I bought a can of Oust after seeing a couple of commercials. Then I saw another one, and realized what bullshit the ads are: an air freshener that destroys odor by killing the bacteria? Those stinky airborne bacteria? Still; it’s a less cloyingly perfumy air freshener than others I’ve used.

Commercials that ensure that I’ll never buy their product are those shampoo commercials that show animated sequences of hair mechanically repairing itself. How can they get away with that? That’s blatantly false advertizing, but they continue to do it.

It’s all I use - I bring my own from home whenever I’m away.

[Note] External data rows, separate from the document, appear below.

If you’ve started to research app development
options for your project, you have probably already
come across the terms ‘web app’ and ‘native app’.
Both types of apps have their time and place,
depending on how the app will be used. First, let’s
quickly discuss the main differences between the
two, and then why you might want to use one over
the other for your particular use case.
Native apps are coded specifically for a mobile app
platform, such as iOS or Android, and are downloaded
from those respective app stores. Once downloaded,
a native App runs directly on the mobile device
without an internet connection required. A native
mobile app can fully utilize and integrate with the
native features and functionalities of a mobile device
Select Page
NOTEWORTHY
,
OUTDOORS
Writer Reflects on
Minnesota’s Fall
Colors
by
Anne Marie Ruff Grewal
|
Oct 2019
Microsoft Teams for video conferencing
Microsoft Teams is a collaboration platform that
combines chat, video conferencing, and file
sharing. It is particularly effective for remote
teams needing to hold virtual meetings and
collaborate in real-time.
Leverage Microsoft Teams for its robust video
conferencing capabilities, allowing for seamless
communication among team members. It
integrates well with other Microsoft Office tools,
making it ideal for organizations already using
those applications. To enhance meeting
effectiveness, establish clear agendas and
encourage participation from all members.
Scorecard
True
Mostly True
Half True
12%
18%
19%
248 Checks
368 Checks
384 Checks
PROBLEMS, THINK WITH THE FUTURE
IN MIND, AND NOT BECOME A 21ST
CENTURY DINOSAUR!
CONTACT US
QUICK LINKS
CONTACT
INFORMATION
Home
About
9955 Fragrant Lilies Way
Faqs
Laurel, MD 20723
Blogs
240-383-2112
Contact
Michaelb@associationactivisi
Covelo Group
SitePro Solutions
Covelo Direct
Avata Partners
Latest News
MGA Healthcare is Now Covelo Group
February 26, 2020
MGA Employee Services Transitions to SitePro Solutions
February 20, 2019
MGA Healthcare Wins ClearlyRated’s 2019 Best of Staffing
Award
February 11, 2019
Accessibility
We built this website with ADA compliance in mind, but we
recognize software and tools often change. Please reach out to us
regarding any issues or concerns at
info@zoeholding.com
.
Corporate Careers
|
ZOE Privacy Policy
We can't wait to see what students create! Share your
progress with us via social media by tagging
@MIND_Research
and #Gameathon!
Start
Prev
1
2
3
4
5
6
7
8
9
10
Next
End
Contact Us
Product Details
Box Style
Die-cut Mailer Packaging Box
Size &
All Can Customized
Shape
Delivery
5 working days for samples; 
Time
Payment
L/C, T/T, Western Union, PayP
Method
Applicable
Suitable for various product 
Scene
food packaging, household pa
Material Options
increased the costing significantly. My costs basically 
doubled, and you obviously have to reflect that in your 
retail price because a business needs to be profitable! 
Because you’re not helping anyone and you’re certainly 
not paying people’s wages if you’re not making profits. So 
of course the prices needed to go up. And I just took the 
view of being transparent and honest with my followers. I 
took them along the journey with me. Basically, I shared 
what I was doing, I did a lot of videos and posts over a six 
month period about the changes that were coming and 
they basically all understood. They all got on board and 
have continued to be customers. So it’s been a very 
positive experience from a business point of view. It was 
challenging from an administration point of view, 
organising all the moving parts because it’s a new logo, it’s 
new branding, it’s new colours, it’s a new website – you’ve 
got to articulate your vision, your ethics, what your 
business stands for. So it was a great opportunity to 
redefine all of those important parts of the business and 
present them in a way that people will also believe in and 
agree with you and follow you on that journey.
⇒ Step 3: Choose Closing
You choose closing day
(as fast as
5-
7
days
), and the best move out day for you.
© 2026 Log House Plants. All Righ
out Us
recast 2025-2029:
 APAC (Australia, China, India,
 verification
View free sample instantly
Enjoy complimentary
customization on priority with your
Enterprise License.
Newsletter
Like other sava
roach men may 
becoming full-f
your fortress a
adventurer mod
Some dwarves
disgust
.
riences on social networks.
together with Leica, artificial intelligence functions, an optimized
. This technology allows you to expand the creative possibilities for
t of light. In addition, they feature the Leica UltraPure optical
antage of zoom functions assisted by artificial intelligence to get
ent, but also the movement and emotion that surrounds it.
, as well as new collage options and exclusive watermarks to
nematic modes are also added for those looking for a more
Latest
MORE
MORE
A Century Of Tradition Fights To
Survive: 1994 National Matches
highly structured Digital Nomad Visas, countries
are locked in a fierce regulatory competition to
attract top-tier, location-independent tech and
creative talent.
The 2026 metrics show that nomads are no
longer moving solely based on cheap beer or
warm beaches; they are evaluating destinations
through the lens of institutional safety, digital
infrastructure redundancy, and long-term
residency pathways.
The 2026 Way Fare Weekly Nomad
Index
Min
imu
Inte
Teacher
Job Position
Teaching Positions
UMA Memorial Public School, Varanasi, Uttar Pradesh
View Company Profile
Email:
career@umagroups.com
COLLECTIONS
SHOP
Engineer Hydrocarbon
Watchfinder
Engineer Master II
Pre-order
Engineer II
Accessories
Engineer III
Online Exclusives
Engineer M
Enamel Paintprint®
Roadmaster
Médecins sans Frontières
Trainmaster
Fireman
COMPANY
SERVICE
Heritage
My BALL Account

Why? Because of that phony, cheap, I-know-it’s-bullshit, “Zestfully Clean” campaign that ran about 7-10(?) years ago. The ads with the old “You’re Not Fully Clean Unless You’re Zestfully Clean” song. In the commercial, they showed the soap scum that’s left on glass shower doors from ‘ordinary’ soap and how Zest’s sheathing action enabled the glass (and of course, your skin) to be rinsed completely clean with no residue / film / sticky, cloudy soap scum left behind.